Southward ho! With the threat of a north-easterly gale on the quarter to speed their heels: south and west for a night and a day, pricking off the familiar names of light vessels amid the steep yellow waves off the east coast; overtaking Channel traffic creeping out to seas where once more no fear was; red ensigns and white dipping in salute and acknowledgment; with the land like a grey shadow on the starboard hand; with war a grey shadow on the memory, fading fast....

Then, at daybreak, chequered forts ahead: cranes and sheerlegs rising out of the mist about the dockyard, distant spires catching the first of the sun. Home!

The Light Cruiser came slowly up harbour in tow of her attendant tugs, like a victor being escorted to his dressing-room by seconds. On all sides syrens hooted vociferously, ships in harbour manned and cheered, and all about the old weather-beaten brick houses by the water's edge was the flutter of flags and handkerchiefs: the welcoming cries of women came faintly across the stream.

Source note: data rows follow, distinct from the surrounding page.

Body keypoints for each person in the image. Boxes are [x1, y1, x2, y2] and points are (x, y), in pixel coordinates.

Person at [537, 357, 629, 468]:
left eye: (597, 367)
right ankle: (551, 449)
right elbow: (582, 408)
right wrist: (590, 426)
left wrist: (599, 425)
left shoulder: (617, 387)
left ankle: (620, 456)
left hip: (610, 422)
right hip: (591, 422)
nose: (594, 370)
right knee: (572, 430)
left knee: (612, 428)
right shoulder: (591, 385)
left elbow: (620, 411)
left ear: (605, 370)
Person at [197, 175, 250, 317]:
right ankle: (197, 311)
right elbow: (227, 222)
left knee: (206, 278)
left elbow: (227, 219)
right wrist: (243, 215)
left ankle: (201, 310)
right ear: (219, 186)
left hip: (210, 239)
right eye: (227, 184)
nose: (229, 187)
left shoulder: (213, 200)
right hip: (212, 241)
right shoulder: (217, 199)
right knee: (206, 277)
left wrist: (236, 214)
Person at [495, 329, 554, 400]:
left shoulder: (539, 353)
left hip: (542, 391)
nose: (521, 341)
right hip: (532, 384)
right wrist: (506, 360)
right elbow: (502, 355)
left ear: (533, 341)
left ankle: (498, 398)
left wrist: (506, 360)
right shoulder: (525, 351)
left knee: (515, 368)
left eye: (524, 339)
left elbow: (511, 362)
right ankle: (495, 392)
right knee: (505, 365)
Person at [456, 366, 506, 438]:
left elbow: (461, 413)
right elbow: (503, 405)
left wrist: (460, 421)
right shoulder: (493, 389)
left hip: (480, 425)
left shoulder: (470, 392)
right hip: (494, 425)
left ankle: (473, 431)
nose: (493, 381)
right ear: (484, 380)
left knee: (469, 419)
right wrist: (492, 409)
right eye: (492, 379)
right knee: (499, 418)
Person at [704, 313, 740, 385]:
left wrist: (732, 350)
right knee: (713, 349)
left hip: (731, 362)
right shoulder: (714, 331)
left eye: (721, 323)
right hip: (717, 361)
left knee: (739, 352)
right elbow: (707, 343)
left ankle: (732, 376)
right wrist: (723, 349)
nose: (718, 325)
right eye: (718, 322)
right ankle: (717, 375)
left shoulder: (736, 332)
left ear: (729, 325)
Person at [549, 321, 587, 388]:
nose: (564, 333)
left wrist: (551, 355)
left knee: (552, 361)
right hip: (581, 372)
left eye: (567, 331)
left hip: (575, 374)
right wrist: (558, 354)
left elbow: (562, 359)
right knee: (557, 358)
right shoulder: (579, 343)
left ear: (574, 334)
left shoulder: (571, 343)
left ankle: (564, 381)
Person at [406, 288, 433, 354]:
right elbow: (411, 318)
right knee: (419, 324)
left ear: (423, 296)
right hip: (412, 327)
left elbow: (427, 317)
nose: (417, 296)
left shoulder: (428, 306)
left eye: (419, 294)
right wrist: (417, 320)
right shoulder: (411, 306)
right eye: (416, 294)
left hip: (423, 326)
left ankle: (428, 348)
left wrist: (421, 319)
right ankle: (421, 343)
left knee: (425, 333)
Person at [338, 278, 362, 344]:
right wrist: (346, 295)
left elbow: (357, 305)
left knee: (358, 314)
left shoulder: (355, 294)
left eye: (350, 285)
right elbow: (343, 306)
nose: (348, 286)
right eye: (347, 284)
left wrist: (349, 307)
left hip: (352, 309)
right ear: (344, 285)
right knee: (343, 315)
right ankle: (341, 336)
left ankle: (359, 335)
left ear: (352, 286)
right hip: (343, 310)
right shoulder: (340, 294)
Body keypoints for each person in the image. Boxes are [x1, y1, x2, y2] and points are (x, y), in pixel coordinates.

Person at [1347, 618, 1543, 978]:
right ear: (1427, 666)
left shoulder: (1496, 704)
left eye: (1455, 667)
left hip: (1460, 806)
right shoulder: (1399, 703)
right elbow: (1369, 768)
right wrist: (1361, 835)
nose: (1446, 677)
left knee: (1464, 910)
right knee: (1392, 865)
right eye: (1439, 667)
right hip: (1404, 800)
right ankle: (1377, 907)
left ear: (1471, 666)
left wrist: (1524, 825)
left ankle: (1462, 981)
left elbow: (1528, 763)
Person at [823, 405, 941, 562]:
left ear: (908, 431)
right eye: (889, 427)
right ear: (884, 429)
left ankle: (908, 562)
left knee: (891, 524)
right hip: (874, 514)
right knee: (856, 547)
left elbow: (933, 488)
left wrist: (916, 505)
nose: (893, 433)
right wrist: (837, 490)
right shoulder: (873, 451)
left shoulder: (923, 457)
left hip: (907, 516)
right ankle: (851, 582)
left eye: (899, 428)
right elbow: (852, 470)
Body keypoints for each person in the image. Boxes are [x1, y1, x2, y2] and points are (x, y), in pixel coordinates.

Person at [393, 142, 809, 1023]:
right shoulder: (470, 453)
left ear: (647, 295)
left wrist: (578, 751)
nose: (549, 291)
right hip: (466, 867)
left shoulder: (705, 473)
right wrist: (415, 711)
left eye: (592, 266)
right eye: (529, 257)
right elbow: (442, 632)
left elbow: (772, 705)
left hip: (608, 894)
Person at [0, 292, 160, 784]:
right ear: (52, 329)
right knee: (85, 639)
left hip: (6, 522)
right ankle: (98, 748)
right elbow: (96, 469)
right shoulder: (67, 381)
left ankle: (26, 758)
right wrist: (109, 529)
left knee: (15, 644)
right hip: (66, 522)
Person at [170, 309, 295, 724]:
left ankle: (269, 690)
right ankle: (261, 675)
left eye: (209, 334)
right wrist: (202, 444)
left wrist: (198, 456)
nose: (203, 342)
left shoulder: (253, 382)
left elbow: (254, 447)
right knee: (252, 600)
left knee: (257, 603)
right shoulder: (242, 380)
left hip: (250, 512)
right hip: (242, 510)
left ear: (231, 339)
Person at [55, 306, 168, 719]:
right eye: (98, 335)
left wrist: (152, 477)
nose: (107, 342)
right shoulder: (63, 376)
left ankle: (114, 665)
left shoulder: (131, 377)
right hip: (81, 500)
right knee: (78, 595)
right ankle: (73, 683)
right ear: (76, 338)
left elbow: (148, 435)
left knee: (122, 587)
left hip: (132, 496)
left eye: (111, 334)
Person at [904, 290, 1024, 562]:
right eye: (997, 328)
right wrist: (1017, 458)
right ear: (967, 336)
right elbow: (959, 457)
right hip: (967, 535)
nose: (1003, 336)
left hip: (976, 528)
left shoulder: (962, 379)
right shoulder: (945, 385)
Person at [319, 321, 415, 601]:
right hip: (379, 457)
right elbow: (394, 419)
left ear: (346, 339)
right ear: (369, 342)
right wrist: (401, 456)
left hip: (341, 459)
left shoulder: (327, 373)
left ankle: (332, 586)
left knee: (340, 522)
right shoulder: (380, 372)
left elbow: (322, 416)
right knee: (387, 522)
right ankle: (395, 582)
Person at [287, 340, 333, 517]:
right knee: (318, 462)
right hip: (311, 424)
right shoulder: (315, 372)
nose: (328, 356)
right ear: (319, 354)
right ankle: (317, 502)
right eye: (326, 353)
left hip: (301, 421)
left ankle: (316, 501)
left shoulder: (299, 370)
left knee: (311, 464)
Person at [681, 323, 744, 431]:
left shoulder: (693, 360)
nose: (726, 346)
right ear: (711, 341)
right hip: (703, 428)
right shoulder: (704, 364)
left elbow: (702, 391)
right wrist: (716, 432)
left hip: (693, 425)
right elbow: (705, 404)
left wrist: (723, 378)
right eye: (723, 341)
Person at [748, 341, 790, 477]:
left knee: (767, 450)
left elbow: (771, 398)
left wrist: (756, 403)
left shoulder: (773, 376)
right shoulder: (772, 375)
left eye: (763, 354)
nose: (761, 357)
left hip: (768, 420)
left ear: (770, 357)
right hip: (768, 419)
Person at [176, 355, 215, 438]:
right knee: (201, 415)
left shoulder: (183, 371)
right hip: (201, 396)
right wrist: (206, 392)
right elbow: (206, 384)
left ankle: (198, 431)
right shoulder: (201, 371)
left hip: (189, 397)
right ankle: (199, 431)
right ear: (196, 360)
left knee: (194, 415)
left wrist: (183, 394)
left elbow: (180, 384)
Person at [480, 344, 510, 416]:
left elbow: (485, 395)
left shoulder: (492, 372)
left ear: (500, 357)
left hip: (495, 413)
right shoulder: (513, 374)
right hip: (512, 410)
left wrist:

By the afternoon the ship was in dock, and neither in the Wardroom nor on the mess deck did men stand upon the order of their going. "Leave!" was in the air: it was echoed in hammer blows on packing-cases, in the bumping of portmanteaux as they were dragged from store-rooms: epitomised perhaps by the Engineer Commander, who danced mid plaudits, solemnly and without grace, on the Wardroom hearthrug.

Entered the Lieutenant, Royal Naval Reserve, and laid his suit case, rug, and gloves upon the settee.